Walt is not lost, he hasn’t been misplaced. It is not that we don’t know where he has gone. Christ Himself has said it, He has made it so, nailing this very promise into his own flesh and blood on the cross. In that death, he has taken up our death, our fears and insecurities, our sins and our sorrows. And in that death, that loving, passionate, and yes, even joyful death, He has held onto Walt, more intensely, more joyfully, more than Walt or you and I could ever hope for.

 

Christ lives, and because Christ lives, so does Walt. Because Christ lives, so do all who are found in his name, washed in his Word, fed by his table, and held by his promises.

 

This is our hope, it is what carries us today, tomorrow, and every day after.
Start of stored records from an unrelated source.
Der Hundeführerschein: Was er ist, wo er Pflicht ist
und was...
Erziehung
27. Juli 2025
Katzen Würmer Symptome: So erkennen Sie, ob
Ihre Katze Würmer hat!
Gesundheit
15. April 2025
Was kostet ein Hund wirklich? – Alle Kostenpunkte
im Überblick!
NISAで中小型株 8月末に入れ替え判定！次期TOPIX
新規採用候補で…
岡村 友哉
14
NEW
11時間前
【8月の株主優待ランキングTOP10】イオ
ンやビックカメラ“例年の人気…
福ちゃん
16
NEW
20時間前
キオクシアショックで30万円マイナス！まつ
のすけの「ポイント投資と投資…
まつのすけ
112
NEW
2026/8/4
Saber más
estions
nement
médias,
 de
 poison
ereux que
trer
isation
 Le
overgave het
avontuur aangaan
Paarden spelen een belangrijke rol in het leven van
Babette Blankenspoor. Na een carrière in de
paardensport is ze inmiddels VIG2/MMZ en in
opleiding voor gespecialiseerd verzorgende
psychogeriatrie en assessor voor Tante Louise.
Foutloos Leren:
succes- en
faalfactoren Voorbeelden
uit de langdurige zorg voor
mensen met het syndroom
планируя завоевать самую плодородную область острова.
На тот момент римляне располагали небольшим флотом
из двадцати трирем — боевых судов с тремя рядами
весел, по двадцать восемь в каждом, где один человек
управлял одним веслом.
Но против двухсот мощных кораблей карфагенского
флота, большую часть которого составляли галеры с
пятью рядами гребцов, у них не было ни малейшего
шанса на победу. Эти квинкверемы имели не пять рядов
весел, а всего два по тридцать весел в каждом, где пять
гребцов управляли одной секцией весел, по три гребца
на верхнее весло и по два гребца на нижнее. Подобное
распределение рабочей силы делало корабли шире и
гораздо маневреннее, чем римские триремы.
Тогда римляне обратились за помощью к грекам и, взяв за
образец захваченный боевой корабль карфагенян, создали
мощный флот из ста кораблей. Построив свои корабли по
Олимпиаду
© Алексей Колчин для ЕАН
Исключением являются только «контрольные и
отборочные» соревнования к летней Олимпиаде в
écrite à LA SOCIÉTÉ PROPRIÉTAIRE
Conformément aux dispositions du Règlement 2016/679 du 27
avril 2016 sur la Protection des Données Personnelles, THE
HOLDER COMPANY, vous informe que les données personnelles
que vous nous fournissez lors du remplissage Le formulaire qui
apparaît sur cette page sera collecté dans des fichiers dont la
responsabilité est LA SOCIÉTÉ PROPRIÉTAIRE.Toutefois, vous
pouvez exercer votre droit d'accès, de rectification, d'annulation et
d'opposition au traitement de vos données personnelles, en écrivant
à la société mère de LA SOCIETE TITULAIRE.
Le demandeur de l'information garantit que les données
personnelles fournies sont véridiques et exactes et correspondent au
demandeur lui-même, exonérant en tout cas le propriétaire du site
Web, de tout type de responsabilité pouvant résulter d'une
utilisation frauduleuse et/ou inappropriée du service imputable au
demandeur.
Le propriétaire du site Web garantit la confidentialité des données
It is hope even amidst sadness, even amidst grief. It is a sure and certain foundation, unshaken, tested, tried and true even by death itself. It is the plain, simple and direct Word that Walt believed, and that also comes to you. Christ is for you. And He comes to be given to you. To be held fast in faith for you.

 

He comes in mercy through His Water, Word, Body and Blood. He comes to hold onto you not just on Sundays, but every day, calling you to the gathering of His church, keeping you at the table of his salvation, and walking with you, as He has with Walt, every step of the baptismal road.

 

For indeed Christ lives, and He holds onto you, onto your faith, onto your sadness, onto your grief, onto your very life. He has done so for Walt, and He promises the same to you.

 

Walt loved with passion and with joy, and he still does, for He is now found at that table, at that feast that has no end, soon you and I will join him.

 

Thanks be to God, for He does all things well.

 

In the name of the Father, and of the Son, and of the Holy Spirit. Amen.

And now may the peace of God, which passes all understanding, guard your hearts and your minds in Christ Jesus, Amen.